YOUR TASK: Find the line with "right hip: (128, 182)" in the records below. Copy it and every line after it, up to and including the line with "left elbow: (294, 345)".

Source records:
■ ■ ■ ■ ■ ■ ■

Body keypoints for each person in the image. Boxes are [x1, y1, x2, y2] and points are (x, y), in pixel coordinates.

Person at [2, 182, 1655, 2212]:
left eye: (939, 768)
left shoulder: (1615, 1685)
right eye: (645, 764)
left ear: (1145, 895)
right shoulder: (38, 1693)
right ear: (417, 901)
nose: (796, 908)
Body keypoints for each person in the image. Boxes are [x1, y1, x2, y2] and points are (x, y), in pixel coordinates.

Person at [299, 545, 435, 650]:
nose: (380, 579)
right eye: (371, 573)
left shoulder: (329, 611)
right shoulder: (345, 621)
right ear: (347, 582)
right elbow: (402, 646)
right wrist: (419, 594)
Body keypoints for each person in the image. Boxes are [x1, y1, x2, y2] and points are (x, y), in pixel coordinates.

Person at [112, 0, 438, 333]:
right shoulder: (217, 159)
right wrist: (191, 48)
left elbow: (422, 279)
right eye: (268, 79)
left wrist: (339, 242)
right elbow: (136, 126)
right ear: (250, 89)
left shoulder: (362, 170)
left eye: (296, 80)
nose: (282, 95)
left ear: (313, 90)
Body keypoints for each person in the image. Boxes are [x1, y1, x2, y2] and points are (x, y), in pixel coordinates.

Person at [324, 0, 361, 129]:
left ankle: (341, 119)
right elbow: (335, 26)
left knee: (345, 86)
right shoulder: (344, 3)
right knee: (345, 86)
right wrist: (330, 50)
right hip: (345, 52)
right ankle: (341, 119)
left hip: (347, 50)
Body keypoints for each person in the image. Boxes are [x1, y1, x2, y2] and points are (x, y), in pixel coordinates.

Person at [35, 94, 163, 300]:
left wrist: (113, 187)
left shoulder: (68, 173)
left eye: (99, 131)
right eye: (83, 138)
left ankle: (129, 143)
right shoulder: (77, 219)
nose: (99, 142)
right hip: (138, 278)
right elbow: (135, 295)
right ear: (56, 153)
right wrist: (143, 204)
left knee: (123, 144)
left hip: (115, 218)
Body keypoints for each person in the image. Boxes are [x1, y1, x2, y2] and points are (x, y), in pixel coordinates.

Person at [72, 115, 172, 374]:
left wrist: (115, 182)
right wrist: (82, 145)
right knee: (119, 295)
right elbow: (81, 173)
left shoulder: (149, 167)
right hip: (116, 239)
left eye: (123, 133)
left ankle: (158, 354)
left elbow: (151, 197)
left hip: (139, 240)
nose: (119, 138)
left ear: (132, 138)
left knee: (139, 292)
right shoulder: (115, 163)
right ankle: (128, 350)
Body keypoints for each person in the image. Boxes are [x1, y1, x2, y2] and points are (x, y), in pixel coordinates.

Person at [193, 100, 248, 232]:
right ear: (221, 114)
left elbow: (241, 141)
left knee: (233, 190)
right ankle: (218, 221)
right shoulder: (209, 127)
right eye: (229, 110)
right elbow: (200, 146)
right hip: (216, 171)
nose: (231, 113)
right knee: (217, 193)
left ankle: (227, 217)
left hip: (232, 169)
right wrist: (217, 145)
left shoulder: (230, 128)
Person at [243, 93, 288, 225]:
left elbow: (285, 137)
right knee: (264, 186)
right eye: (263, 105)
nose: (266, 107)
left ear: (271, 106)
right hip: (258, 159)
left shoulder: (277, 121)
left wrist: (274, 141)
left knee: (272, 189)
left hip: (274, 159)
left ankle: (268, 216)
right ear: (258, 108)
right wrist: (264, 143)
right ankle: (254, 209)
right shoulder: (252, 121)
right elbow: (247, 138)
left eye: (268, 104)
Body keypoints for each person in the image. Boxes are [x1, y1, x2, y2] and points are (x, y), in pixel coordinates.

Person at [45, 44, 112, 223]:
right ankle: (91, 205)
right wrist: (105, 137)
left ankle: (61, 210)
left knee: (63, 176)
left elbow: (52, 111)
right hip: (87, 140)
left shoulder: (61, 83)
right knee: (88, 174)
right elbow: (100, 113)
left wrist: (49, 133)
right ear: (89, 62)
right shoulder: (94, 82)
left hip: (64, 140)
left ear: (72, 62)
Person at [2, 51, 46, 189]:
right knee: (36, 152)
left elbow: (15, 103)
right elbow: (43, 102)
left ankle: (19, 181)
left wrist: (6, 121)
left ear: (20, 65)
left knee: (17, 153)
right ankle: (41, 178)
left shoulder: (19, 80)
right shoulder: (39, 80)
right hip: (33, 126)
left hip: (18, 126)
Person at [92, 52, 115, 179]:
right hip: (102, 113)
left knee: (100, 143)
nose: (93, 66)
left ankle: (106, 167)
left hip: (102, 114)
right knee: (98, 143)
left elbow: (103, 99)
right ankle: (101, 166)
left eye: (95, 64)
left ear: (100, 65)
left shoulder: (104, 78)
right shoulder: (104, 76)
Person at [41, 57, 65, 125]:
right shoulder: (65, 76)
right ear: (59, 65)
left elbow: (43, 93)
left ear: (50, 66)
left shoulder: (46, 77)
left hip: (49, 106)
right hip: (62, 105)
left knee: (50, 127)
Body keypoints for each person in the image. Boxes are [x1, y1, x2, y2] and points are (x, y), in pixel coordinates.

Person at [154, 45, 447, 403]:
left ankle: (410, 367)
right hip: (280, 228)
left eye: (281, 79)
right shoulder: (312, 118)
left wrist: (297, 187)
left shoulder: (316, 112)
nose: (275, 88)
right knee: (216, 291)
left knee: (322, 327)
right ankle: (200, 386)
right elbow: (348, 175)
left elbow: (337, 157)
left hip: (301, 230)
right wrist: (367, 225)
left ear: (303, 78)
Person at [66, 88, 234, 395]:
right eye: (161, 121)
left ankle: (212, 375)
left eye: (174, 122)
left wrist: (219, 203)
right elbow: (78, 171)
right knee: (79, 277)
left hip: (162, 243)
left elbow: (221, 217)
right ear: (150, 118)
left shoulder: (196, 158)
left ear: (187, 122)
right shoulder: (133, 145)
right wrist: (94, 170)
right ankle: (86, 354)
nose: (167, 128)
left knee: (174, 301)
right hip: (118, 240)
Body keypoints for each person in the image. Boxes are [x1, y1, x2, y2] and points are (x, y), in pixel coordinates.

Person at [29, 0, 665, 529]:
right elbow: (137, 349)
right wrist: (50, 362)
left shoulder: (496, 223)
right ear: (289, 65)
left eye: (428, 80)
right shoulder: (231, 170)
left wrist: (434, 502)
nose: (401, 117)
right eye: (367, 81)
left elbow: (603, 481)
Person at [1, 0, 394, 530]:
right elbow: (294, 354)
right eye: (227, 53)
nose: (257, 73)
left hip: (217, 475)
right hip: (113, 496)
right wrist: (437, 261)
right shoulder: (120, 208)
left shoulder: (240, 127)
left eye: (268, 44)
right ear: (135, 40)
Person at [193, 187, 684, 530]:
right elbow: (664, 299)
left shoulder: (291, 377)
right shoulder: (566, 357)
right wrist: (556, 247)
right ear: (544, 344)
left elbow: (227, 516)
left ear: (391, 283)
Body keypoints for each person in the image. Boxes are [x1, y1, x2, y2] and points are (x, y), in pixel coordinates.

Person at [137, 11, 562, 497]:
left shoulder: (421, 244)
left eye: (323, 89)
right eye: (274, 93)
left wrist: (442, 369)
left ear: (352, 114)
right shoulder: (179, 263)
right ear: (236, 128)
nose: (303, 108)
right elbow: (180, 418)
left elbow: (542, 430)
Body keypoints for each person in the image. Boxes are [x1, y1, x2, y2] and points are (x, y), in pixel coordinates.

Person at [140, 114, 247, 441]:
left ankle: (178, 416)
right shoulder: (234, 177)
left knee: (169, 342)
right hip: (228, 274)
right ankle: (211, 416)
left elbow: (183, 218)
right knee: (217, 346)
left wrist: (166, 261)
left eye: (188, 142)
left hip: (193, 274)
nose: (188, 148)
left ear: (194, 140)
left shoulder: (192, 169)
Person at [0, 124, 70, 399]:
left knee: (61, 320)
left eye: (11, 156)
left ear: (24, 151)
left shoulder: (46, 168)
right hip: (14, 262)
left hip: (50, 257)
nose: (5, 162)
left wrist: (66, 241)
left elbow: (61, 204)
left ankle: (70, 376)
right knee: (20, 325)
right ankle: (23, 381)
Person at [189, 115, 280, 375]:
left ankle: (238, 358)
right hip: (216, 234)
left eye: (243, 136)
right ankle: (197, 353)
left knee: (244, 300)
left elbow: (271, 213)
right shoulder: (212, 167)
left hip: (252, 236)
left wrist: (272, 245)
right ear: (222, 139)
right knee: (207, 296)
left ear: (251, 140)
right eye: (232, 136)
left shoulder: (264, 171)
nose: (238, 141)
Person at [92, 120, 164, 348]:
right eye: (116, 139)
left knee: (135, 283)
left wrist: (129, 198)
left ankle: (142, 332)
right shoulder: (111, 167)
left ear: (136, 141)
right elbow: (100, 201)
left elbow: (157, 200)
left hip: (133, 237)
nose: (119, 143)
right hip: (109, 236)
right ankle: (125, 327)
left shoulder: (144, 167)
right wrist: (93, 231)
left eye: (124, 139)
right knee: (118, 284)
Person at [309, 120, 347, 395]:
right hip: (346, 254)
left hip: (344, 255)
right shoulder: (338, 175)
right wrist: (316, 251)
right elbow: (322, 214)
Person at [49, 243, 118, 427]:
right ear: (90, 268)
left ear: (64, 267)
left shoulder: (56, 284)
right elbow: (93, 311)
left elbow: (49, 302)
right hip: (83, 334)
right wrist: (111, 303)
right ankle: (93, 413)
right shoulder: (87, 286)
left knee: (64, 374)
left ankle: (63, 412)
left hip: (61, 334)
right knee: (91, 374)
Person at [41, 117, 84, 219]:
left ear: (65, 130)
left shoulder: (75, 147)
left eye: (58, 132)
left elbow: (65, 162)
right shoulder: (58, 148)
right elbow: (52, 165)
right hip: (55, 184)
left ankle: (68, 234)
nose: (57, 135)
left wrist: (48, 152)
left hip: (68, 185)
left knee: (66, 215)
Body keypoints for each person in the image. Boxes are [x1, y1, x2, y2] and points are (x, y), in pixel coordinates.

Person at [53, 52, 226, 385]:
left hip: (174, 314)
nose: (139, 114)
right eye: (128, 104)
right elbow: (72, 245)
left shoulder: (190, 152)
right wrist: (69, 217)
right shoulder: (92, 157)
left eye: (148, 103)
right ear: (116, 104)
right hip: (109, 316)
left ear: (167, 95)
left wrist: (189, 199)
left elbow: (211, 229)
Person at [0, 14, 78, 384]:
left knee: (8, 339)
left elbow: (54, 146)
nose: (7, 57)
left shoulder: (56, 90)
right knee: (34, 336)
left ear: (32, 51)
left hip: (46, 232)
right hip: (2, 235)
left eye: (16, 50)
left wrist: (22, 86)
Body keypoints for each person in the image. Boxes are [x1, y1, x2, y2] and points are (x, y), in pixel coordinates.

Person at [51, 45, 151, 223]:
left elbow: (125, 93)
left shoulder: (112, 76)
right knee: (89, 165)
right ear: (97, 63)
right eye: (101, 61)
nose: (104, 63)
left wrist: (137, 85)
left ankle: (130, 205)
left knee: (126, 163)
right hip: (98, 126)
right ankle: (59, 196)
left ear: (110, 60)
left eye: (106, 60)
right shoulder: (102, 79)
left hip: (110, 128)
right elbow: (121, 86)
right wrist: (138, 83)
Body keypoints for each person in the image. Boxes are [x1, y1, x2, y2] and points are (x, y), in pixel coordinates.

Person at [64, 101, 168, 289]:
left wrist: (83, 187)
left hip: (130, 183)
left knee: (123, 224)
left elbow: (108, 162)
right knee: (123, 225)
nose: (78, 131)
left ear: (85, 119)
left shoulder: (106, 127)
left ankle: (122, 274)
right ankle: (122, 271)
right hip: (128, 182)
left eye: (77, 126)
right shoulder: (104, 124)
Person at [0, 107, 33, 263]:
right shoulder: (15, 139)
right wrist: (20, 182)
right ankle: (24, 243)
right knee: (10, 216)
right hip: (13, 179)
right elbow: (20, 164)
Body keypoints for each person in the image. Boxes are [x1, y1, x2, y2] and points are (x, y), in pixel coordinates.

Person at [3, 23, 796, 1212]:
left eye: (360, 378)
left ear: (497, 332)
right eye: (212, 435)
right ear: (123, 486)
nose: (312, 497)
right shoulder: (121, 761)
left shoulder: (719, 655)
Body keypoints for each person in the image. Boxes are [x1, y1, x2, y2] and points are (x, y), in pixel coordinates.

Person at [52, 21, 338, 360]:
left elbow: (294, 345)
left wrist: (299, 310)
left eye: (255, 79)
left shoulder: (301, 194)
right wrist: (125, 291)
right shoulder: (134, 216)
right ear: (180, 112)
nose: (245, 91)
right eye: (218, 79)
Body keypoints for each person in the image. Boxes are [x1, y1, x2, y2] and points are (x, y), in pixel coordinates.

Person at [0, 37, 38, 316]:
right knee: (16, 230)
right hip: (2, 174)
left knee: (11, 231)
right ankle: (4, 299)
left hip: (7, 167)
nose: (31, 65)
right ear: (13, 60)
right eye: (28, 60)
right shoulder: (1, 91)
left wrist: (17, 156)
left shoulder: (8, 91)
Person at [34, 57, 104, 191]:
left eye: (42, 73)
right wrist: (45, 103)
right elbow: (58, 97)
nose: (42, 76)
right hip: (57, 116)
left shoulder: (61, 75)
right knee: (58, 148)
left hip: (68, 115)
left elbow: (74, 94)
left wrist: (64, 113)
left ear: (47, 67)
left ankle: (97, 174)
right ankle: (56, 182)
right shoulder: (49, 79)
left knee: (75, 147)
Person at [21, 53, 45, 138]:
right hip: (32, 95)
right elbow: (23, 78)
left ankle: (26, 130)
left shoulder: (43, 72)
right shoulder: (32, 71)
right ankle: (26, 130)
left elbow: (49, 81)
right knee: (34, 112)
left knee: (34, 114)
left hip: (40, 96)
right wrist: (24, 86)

■ ■ ■ ■ ■ ■ ■

YOUR SOLUTION:
right hip: (128, 182)
left eye: (77, 126)
right shoulder: (104, 124)
Person at [0, 107, 33, 263]:
right shoulder: (15, 139)
right wrist: (20, 182)
right ankle: (24, 243)
right knee: (10, 216)
right hip: (13, 179)
right elbow: (20, 164)
Body keypoints for each person in the image. Boxes are [x1, y1, x2, y2] and points are (x, y), in pixel coordinates.

Person at [3, 23, 796, 1212]:
left eye: (360, 378)
left ear: (497, 332)
right eye: (212, 435)
right ear: (123, 486)
nose: (312, 497)
right shoulder: (121, 761)
left shoulder: (719, 655)
Body keypoints for each person in the image. Boxes are [x1, y1, x2, y2] and points are (x, y), in pixel coordinates.

Person at [52, 21, 338, 360]:
left elbow: (294, 345)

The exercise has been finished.